Even after tons of testing, I've long been perplexed by the Gamma attribute of StyleGAN2/3. So I reached out to PDillis again and he explained a helpful way to think about it. Consider the Gamma a sort of data distribution manipulator. Now imagine your dataset as a mountainous terrain and all of the peaks represent the various modes in your data. So the Gamma will make it easier for the neural network to distinguish or average them into one. For example, looking at the FFHQ face dataset, there would be lots of various groups in the data: facial hair, eyeglasses, smiles, age, and such. So setting a high Gamma value (such as <80) will allow these details to average together into a basic face (2 eyes, nose, mouth, hair) and the Generator will become less expressive as it trains. Setting a low Gamma value (such as <10) will allow more of the unique aspects to be visualized and the Generator will become more expressive as it trains. Yet if you set a low gamma too early in the training process then the model might not ever converge (remain blobby) or perhaps even collapse. So when starting training you should set the gamma to be quite high (such as 80) so that the Generator will learn to create the correct images. Then when the images from that model are looking good, you can resume training with a lower gamma value (such as 10). For me this makes intuitive sense in the context of transfer learning since first you need the model to learn the basics of the new dataset and then at that point you can refine it. I think often 10 is a fine starting point when your dataset is homogenous. But if your dataset is full of unique details and difficult to discern a common pattern in all of the photos, then raising to 80 or more is necessary. So that explains why my models have recently increased in quality. A huge breakthrough for me, so again many thanks to PDillis.
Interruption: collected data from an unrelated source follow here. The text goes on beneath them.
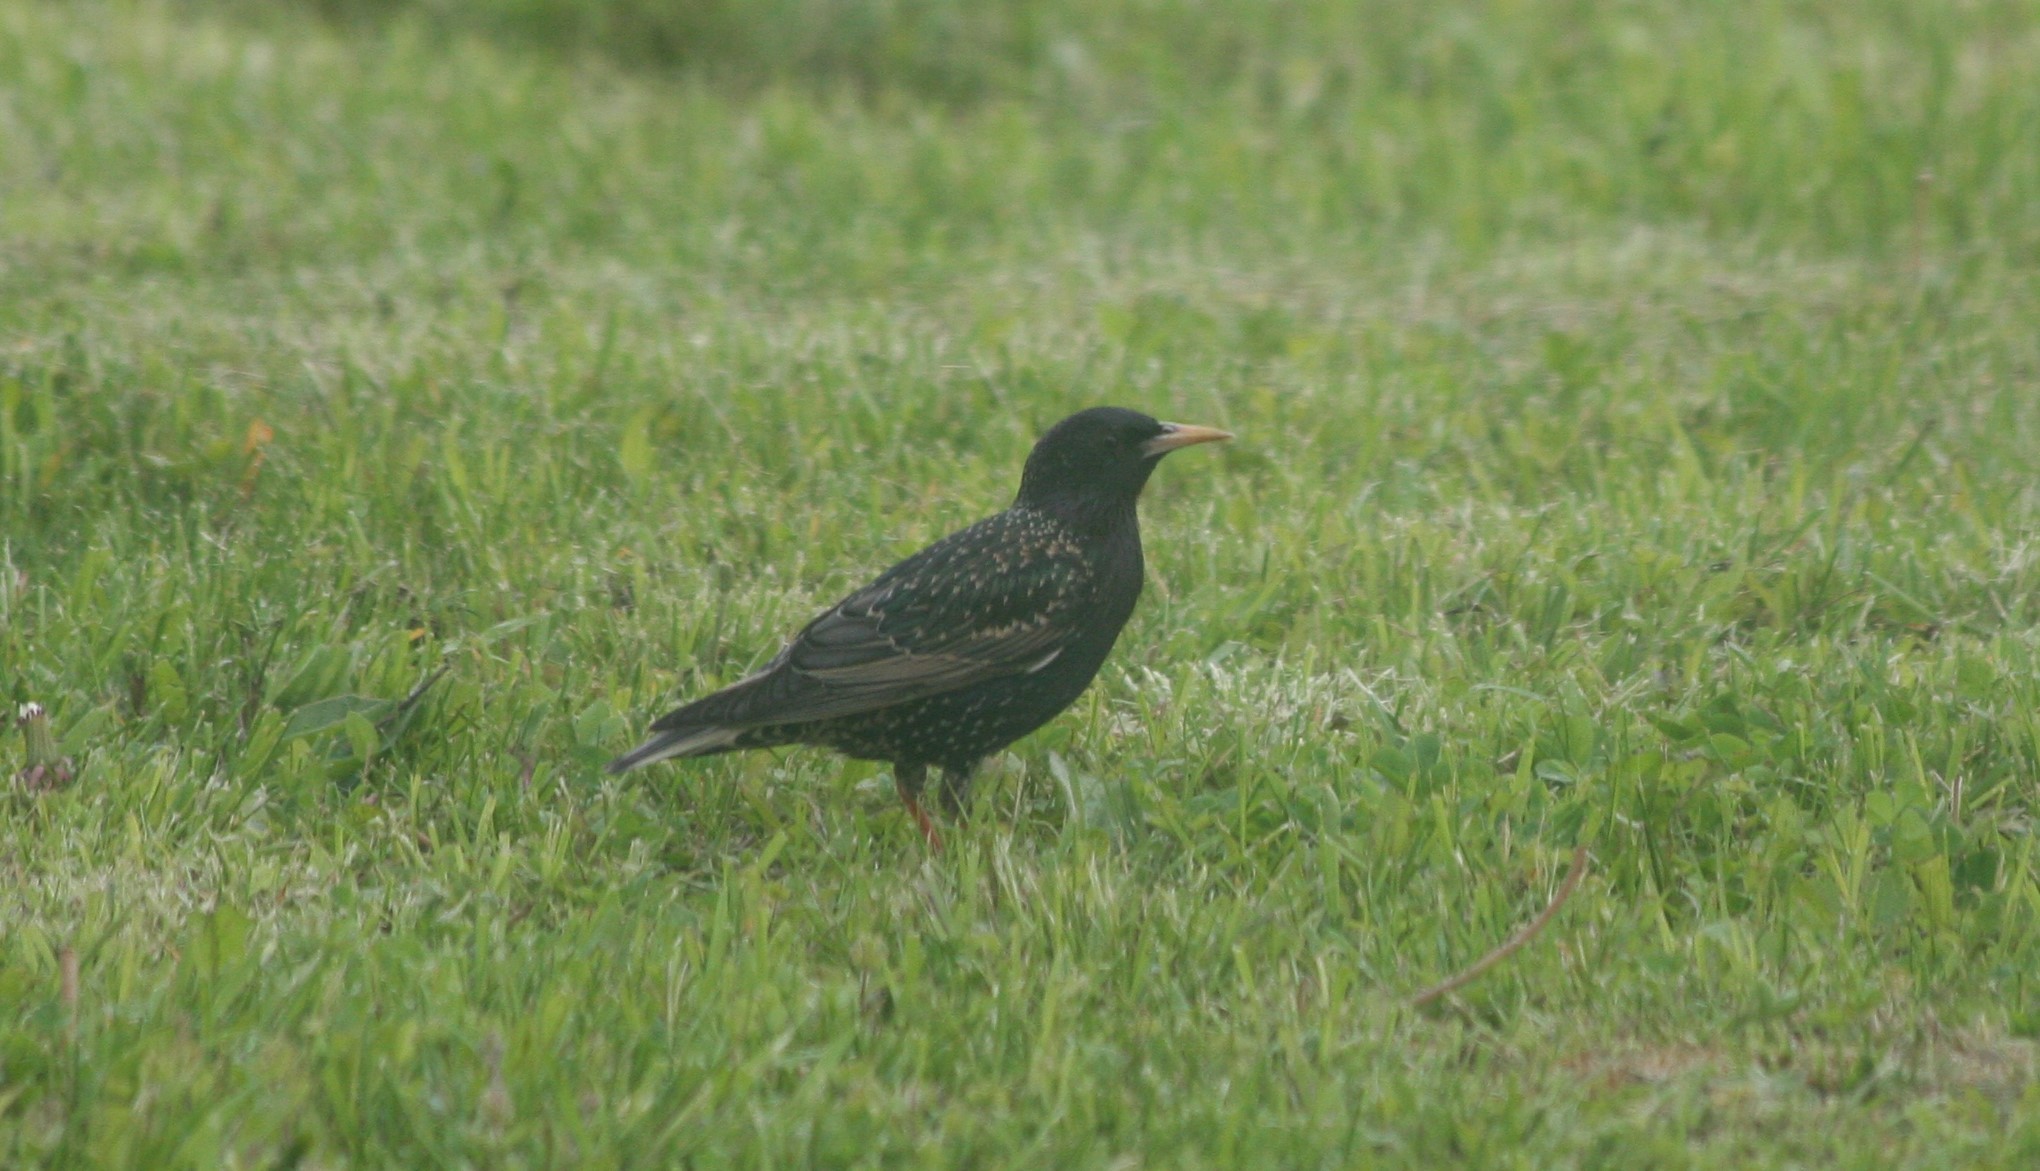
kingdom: Animalia
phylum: Chordata
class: Aves
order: Passeriformes
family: Sturnidae
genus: Sturnus
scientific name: Sturnus vulgaris
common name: Common starling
I also learned of the vital importance of having at least 5,000 images in your dataset, preferably 10,000 images. Now that I've been using Stable Diffusion to generate images for my datasets I've been able to see what a huge difference it makes in the training process of StyleGAN2/3. In the past I was often using datasets that were between 200 to 1000 images, but that was frequently resulting in having to stop the training prematurely since the model becoming overfit. So it's very interesting to finally have enough data and how that affects the end result.
I had originally intended on doing some 3D animation of a UFO flying around and traveling at warp speed, so in the future I must return to this theme. I want to believe!